--- begin GIVEN DATA ---

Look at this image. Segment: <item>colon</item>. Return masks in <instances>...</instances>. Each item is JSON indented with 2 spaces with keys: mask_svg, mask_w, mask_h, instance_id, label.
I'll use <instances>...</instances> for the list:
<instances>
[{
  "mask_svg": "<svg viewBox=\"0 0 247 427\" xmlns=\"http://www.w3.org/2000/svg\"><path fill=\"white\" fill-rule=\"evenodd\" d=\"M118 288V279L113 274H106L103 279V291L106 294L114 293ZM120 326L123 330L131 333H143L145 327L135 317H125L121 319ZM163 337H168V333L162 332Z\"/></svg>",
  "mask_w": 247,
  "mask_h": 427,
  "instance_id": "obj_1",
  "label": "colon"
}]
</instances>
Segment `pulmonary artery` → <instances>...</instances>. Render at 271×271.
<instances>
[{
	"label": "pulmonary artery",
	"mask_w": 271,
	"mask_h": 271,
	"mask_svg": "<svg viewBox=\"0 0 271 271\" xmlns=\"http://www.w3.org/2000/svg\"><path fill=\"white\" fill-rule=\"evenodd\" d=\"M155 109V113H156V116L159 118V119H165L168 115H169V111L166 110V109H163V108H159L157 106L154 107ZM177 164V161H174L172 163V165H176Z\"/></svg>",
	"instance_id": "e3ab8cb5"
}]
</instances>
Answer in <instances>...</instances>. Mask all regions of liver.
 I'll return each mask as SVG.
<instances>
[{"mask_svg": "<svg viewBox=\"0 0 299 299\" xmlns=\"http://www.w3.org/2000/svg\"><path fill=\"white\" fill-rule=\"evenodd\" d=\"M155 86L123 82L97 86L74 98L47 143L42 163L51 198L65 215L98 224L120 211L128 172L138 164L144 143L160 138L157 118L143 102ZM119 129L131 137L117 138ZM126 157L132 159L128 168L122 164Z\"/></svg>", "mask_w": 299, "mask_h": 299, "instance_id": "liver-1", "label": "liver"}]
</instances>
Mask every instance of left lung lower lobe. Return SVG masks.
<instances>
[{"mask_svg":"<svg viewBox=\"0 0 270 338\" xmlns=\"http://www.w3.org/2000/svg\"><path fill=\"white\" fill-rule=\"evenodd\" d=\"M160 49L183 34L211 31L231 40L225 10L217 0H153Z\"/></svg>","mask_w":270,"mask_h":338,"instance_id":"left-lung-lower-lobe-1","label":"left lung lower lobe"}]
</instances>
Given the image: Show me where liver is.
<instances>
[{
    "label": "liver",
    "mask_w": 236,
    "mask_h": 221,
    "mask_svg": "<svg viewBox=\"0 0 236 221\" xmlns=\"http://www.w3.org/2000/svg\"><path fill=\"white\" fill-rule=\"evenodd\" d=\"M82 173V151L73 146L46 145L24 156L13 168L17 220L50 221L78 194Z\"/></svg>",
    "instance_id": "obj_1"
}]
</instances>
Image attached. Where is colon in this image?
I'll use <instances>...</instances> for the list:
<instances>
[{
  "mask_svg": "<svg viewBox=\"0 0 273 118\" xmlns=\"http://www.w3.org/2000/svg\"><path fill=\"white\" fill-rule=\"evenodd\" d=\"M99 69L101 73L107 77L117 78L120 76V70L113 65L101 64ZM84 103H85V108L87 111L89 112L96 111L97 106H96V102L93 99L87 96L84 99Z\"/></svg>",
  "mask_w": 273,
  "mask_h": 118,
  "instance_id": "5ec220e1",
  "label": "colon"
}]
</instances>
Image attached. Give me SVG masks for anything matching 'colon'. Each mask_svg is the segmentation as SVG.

--- end GIVEN DATA ---

* **EXERCISE**: Extract every line above that contains the word "left".

* **WRITTEN ANSWER**:
Mask every instance of left lung lower lobe. Return SVG masks.
[{"mask_svg":"<svg viewBox=\"0 0 270 338\" xmlns=\"http://www.w3.org/2000/svg\"><path fill=\"white\" fill-rule=\"evenodd\" d=\"M160 49L183 34L211 31L231 40L225 10L217 0H153Z\"/></svg>","mask_w":270,"mask_h":338,"instance_id":"left-lung-lower-lobe-1","label":"left lung lower lobe"}]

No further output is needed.